*ARBEITSAUFTRAG*.
Schreib die Zeilen aus dem Material unten Zeichen für Zeichen ab, beginnend mit der Zeile mit „Rendered at 1241 by 1754 pixels.“ und weiter bis einschließlich der Zeile mit „text 'country': ['India'], [118, 719, 1122, 743]“.

*MATERIAL*.

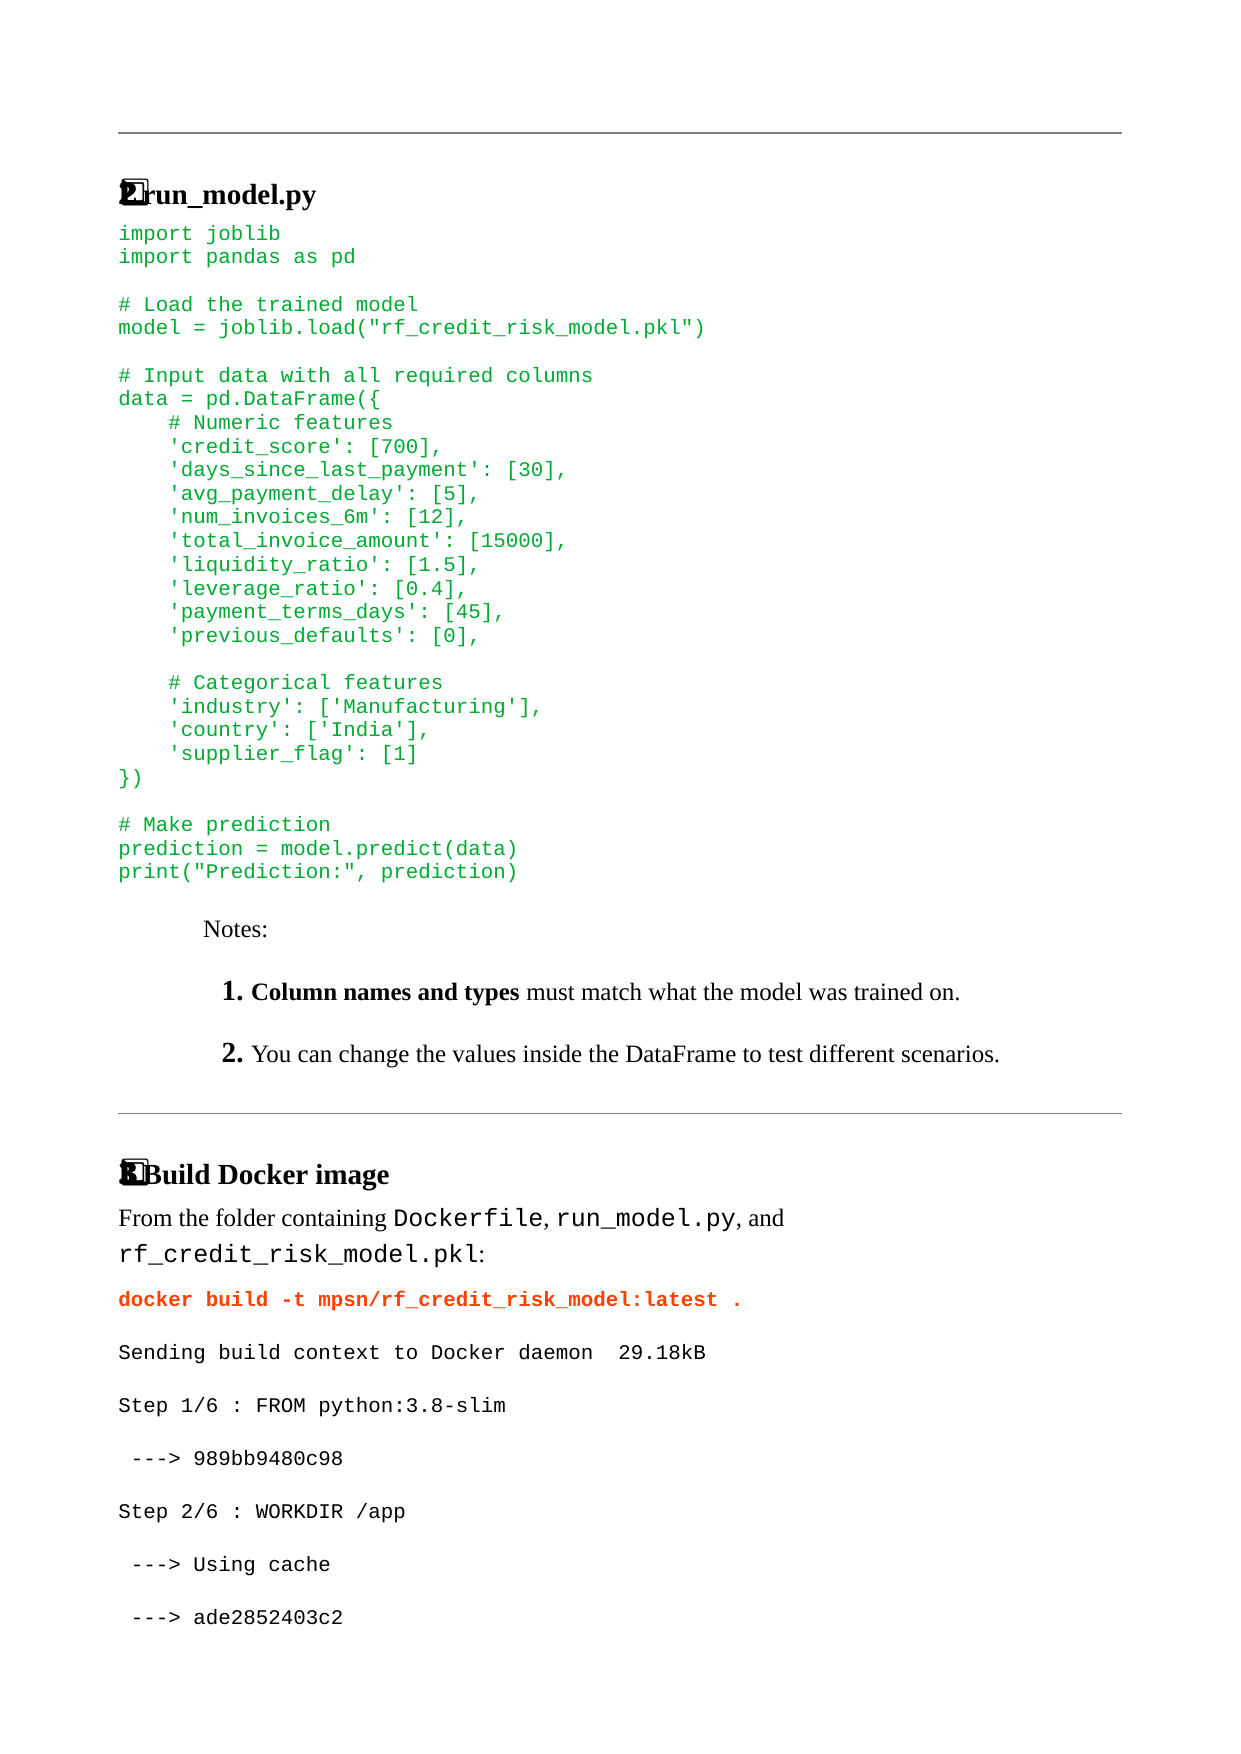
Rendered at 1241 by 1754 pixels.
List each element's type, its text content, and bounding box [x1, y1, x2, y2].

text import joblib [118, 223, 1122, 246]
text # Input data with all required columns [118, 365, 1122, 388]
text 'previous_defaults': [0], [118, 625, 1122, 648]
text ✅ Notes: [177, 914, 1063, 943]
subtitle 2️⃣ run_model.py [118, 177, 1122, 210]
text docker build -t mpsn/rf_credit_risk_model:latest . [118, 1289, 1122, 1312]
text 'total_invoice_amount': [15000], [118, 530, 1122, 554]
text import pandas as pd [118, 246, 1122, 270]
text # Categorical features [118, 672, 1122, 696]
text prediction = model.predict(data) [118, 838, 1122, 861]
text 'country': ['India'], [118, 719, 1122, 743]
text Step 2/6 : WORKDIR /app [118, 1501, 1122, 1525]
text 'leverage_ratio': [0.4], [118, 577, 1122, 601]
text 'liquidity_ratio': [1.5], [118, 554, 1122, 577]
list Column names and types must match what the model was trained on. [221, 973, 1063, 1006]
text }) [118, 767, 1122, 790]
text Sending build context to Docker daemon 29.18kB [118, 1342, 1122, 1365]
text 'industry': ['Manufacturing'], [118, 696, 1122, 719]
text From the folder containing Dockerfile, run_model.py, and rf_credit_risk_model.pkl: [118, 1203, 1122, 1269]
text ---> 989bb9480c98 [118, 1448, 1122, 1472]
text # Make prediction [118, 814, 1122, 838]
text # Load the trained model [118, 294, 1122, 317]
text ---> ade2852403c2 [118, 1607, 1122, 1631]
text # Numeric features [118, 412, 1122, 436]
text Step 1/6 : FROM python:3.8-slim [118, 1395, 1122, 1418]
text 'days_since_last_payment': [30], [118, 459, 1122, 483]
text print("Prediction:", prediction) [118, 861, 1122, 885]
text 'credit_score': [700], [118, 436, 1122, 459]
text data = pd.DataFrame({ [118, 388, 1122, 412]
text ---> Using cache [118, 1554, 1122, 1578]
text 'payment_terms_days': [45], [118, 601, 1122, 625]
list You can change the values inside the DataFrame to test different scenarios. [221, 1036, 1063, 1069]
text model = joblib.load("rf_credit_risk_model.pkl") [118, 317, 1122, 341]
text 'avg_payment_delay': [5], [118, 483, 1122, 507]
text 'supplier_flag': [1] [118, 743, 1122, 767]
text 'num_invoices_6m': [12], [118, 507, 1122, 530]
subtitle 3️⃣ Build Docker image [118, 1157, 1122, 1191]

--

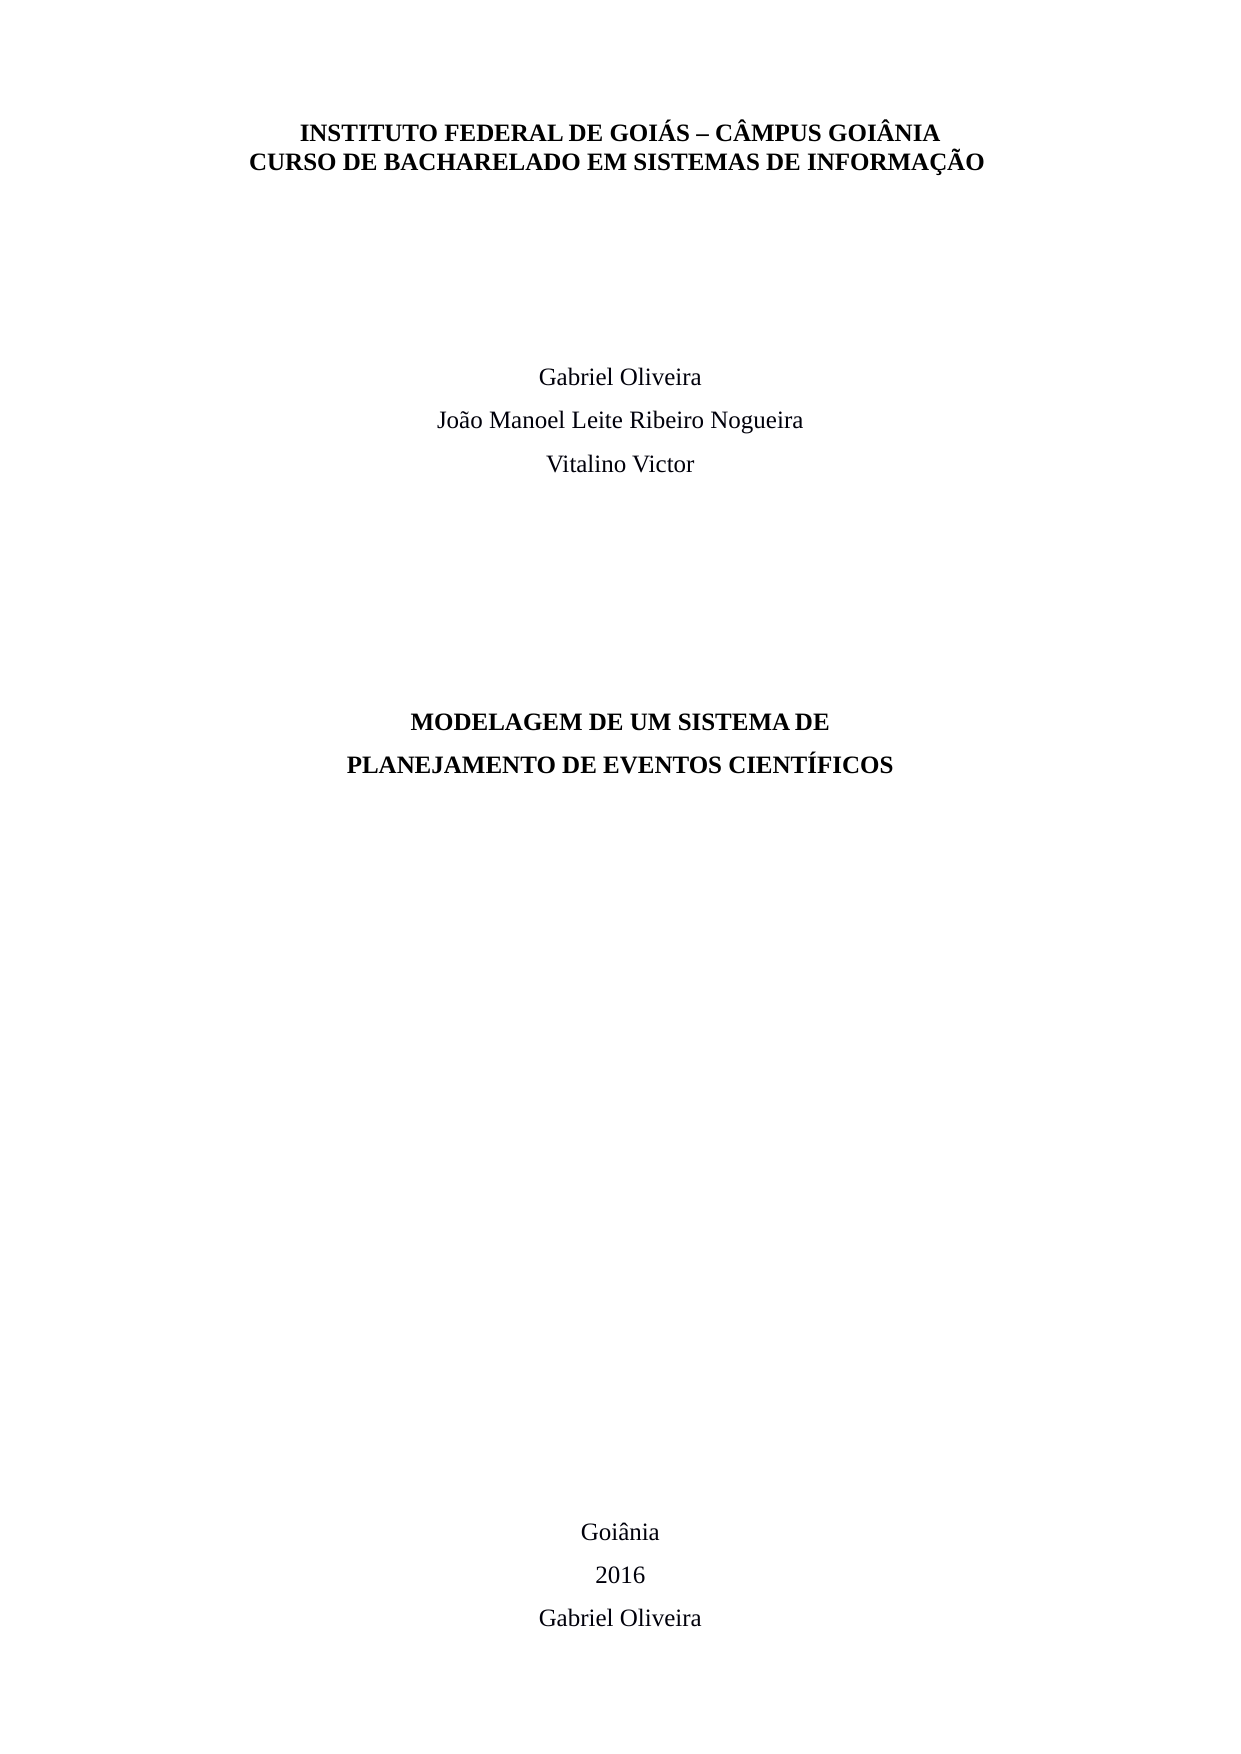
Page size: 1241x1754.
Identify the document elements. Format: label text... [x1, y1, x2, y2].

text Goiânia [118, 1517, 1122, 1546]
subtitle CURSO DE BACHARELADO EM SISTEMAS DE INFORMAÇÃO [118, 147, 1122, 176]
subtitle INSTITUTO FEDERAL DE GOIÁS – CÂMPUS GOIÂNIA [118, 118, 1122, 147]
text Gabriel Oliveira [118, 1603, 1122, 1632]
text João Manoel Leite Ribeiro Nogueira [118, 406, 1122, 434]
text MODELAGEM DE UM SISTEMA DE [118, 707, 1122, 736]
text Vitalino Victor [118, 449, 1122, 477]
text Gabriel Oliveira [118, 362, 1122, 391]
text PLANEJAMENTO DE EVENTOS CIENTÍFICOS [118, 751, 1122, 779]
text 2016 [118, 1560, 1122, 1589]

*ANTWORT*.
Rendered at 1241 by 1754 pixels.
List each element's type, its text content, and bounding box [x1, y1, x2, y2].

text import joblib [118, 223, 1122, 246]
text # Input data with all required columns [118, 365, 1122, 388]
text 'previous_defaults': [0], [118, 625, 1122, 648]
text ✅ Notes: [177, 914, 1063, 943]
subtitle 2️⃣ run_model.py [118, 177, 1122, 210]
text docker build -t mpsn/rf_credit_risk_model:latest . [118, 1289, 1122, 1312]
text 'total_invoice_amount': [15000], [118, 530, 1122, 554]
text import pandas as pd [118, 246, 1122, 270]
text # Categorical features [118, 672, 1122, 696]
text prediction = model.predict(data) [118, 838, 1122, 861]
text 'country': ['India'], [118, 719, 1122, 743]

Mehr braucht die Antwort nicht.